Verilen Alıntı>
====
İsveç vizesi başvuruları, İstanbul Vize adlı bir kurum aracılığıyla alınıyor. İsveç ve Fransa konsolosluklarının anlaştığı bu firmaya gerekli belgelerle başvuruyorsunuz. Gerekli belgeler için http://www.isvecvizesi.com/ adresine bakabilirsiniz. Bütün evraklarımızı hallettik bankaya kalacağımız gün başına yaklaşık olarak 200-300 euro civarında para yatırdık ( bu para sadece başvururken beyan etmek için lazım daha sonra çekebiliyorsunuz ). Akrabalarımız davetiyeleri kimlikte yazan isimlerimizde ve doğum tarihlerimizde bir hata olmaması için ilgili kısmı boş bırakarak yolladılar, boşlukları biz doldurduk. Fakat İsveç konsolosluğunda bizim doldurduğumuz anlaşılmış ve az daha vizemiz reddediliyordu. Allah'tan yeni davetiye aldık da o sorunu da kazasız belasız çözdük.
====
Alıştırma Verileri>
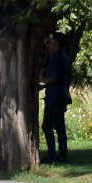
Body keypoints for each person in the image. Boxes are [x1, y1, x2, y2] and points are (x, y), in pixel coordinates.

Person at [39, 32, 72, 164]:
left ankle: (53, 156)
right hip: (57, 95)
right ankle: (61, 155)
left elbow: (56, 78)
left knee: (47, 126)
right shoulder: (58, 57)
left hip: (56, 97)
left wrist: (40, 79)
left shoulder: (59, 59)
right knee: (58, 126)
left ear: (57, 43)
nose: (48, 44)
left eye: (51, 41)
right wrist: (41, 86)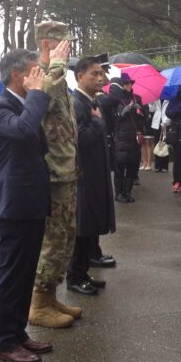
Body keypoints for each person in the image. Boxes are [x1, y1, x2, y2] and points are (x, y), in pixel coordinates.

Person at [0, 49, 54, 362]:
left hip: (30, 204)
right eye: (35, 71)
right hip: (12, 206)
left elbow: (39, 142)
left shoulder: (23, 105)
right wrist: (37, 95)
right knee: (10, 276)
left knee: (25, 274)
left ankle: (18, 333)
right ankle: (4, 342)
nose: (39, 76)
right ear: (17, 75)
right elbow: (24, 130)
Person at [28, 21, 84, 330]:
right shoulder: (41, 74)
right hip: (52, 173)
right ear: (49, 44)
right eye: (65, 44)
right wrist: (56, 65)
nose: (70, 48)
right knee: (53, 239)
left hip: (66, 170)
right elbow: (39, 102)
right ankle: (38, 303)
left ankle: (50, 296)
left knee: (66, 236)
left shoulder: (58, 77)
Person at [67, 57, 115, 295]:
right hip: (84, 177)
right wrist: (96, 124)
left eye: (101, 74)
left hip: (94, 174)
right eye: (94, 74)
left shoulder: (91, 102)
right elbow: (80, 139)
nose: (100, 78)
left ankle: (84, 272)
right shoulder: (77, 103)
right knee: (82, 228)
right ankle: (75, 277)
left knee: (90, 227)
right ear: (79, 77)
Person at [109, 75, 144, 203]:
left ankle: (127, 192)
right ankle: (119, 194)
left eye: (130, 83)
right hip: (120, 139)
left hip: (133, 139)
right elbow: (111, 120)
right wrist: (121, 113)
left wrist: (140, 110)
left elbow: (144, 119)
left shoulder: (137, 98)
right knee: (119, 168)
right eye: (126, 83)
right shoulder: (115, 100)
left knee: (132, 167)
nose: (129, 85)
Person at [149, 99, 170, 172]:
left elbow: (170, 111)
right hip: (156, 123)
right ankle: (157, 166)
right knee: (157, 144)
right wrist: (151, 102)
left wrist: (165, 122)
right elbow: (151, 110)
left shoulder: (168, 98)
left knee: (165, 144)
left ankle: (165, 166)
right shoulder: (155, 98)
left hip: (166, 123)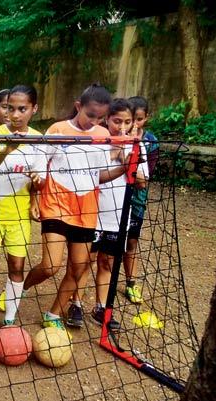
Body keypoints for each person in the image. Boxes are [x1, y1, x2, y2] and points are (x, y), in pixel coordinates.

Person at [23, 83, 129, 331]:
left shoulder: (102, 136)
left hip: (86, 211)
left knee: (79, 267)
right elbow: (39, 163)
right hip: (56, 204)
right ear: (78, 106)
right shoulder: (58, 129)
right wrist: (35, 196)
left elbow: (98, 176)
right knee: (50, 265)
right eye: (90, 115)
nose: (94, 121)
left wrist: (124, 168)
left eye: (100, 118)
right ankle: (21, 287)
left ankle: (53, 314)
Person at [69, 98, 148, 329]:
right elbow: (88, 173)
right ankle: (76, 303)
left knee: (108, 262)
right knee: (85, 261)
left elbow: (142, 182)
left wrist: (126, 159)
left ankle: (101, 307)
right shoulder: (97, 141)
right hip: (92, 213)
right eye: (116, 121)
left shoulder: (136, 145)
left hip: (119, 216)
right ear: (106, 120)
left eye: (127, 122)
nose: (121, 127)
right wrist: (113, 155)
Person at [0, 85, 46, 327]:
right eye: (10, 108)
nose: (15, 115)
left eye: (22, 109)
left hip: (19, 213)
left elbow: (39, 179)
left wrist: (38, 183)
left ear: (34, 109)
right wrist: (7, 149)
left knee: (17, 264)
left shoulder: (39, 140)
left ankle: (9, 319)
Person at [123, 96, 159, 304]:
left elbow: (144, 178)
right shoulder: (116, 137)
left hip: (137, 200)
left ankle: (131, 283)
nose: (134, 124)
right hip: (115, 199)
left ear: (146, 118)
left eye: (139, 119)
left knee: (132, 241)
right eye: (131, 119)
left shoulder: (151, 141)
====
Çözülecek Problem> İsveç vizesi başvurusunu anlatan metni "İsveç vizesi başvuruları, İstanbul" sözcüklerinin geçtiği yerden başlayarak kelimesi kelimesine aktarın. "kazasız belasız çözdük." sözcüklerinden sonra durun.

Görev Yanıtı>
İsveç vizesi başvuruları, İstanbul Vize adlı bir kurum aracılığıyla alınıyor. İsveç ve Fransa konsolosluklarının anlaştığı bu firmaya gerekli belgelerle başvuruyorsunuz. Gerekli belgeler için http://www.isvecvizesi.com/ adresine bakabilirsiniz. Bütün evraklarımızı hallettik bankaya kalacağımız gün başına yaklaşık olarak 200-300 euro civarında para yatırdık ( bu para sadece başvururken beyan etmek için lazım daha sonra çekebiliyorsunuz ). Akrabalarımız davetiyeleri kimlikte yazan isimlerimizde ve doğum tarihlerimizde bir hata olmaması için ilgili kısmı boş bırakarak yolladılar, boşlukları biz doldurduk. Fakat İsveç konsolosluğunda bizim doldurduğumuz anlaşılmış ve az daha vizemiz reddediliyordu. Allah'tan yeni davetiye aldık da o sorunu da kazasız belasız çözdük.